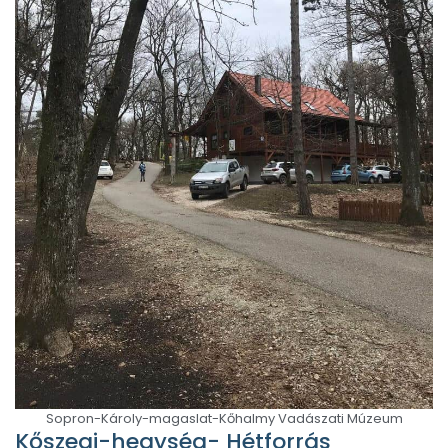
Sopron-Károly-magaslat-Kőhalmy Vadászati Múzeum
Kőszegi-hegység- Hétforrás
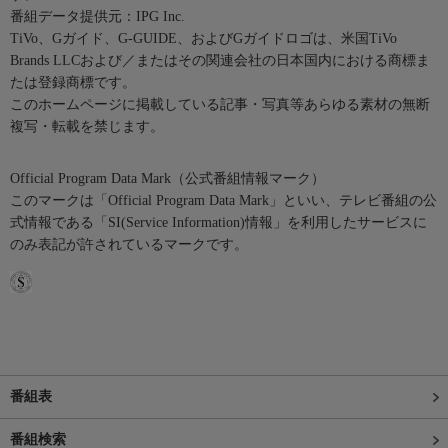
番組データ提供元：IPG Inc.
TiVo、Gガイド、G-GUIDE、およびGガイドロゴは、米国TiVo
Brands LLCおよび／またはその関連会社の日本国内における商標ま
たは登録商標です。
このホームページに掲載している記事・写真等あらゆる素材の無断
複写・転載を禁じます。
Official Program Data Mark（公式番組情報マーク）
このマークは「Official Program Data Mark」といい、テレビ番組の公
式情報である「SI(Service Information)情報」を利用したサービスに
のみ表記が許されているマークです。
番組表
番組検索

****

**Job**. Lines with "Official" in the listing above: state how many there are, and nothing else.

**Task output**. 2